Ici aussi, ça devient dur de faire sortir de la nourriture de terre même avec les méthodes les plus naturelles, raisonnées.
Surtout que le temps change totalement d’une année sur l’autre. Impossible de prévoir un minimum pour adapter les plantes à une tendance générale, pour l’humidité ou la sécheresse par exemple.
Il faut planter beaucoup de variétés, en perdant beaucoup tous les ans.

On dirait qu’avec ce qui vient tous les choix que j’ai fait jusqu’à présent vont se révéler bons :
– apprendre à faire pousser le plus d’espèces possibles de légumes, fruits, médicaments naturels et diverses plantes utiles,
– apprendre à dépolluer le corps de toutes les substances chimiques qui rendent les gens malades,
– vouloir entreprendre précisément maintenant que l’économie s’effondre totalement, en partageant gratuitement les idées, sans brevets ni copyrights.
– se préparer à défendre soi-même sa famille et les choses qui seront nécessaires à sa survie…

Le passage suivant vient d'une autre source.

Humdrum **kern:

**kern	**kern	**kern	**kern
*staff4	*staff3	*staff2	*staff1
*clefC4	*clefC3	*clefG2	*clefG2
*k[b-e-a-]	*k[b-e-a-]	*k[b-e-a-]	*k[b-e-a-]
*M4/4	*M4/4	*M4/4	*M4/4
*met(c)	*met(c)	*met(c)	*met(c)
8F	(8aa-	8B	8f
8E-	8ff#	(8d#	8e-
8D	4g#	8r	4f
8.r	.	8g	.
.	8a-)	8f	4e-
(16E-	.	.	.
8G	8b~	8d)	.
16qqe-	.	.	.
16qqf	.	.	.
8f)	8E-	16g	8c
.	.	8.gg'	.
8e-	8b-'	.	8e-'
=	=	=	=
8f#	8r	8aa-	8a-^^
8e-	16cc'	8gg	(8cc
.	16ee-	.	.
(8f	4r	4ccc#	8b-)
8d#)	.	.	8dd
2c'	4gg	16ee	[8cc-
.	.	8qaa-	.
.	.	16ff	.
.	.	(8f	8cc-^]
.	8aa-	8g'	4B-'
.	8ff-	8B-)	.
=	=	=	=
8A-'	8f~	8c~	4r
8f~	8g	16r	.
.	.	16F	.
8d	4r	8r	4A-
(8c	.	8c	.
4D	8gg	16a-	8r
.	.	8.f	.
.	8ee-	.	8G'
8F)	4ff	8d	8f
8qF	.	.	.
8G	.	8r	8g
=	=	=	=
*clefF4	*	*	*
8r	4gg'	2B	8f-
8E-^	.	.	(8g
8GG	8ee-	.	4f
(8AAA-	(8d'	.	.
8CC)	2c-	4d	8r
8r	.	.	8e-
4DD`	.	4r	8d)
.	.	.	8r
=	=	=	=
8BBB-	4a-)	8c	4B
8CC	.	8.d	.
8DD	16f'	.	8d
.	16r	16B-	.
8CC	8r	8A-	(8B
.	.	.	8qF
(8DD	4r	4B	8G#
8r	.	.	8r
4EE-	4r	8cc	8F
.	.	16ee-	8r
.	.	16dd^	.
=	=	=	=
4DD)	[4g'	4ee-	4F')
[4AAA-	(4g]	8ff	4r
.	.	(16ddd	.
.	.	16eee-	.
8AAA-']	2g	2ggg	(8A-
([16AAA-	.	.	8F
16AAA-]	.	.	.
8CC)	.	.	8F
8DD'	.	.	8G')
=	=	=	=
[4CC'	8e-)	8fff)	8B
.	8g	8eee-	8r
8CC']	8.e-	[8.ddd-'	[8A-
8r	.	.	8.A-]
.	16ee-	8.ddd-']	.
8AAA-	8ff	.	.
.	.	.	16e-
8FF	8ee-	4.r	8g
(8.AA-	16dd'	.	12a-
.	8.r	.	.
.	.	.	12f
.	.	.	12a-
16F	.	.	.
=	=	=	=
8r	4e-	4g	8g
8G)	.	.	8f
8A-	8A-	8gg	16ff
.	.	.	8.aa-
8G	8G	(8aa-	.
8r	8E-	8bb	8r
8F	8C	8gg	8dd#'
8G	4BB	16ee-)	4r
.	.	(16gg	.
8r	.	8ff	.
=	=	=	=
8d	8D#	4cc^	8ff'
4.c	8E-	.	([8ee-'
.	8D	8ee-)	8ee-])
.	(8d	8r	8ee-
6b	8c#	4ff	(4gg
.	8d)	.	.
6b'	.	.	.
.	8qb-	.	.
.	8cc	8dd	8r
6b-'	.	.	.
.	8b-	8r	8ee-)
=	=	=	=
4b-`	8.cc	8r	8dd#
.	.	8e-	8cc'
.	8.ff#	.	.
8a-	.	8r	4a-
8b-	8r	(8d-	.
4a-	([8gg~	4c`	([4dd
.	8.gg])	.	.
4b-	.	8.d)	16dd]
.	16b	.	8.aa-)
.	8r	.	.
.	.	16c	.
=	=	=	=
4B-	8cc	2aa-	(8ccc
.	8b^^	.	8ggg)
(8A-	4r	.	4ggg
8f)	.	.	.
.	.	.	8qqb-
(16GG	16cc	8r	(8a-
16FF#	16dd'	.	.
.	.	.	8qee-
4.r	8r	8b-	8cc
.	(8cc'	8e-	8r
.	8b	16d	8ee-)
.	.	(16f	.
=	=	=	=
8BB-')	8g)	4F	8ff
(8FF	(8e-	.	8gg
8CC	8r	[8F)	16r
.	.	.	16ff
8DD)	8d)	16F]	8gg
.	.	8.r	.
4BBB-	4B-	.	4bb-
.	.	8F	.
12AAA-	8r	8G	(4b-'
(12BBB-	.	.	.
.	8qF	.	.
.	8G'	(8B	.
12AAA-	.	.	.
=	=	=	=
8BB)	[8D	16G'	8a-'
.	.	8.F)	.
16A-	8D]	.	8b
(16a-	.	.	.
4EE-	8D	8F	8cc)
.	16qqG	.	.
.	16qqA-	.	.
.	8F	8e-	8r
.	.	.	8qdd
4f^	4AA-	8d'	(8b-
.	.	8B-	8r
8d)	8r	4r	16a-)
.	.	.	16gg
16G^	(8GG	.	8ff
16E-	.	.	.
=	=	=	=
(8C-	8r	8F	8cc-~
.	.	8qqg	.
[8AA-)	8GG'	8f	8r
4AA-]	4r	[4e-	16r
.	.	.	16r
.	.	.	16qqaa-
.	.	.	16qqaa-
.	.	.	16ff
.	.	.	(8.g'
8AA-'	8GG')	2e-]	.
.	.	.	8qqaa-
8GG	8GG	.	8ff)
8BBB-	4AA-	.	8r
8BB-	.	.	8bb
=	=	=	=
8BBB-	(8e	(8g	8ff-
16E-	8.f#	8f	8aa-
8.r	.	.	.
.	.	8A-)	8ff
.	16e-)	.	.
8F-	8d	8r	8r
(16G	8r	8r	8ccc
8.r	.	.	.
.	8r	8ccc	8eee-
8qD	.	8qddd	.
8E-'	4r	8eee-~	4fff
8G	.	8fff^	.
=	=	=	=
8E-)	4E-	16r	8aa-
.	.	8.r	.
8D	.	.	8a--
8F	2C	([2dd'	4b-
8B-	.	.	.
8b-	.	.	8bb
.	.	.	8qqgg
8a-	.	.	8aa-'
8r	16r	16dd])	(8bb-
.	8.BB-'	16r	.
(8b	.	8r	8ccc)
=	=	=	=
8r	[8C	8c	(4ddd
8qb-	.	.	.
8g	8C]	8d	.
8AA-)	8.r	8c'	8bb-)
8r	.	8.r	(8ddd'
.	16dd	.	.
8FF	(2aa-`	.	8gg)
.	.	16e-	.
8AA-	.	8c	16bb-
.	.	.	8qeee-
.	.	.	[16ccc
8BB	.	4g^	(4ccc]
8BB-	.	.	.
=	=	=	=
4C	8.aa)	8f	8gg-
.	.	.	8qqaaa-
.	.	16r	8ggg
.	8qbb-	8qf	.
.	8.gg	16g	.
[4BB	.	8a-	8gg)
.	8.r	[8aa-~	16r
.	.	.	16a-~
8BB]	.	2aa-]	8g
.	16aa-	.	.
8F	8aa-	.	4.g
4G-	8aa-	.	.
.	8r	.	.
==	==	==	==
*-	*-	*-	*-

Soit je suis un visionnaire qui capte les choses des années avant qu’elles ne deviennent visibles pour tout le monde, soit il y a vraiment quelque chose de supérieur qui me guide.

Pour le moment je ne suis pas convaincu que la dépopulation était voulue dès le départ.
Je crois que certains ont voulu se remplir les poches en vendant dans le monde entier des quantités colossales de produits dont les risques à long termes n’étaient pas encore connus.
Maintenant que la planète meurt et ne peut plus nourrir tout le monde, les mêmes produits (et les autres méthodes des théories du complot) permettent de régler le problème qu’ils ont créé. Les victimes ne se plaindront pas longtemps, puisqu’elles vont massivement mourir de faim, de maladies dégénératives, de stérilité…

Ceux qui ont causé tous les problèmes et qui possèdent les médias, corrompent les dirigeants politiques, n’ont qu’à continuer à garder le silence ou à désinformer pour empêcher les foules de comprendre ce qui a causé tout ça.

Hoooo ! il y a de plus en plus de bébés jumeaux, comme c’est mignoooonnnn !!!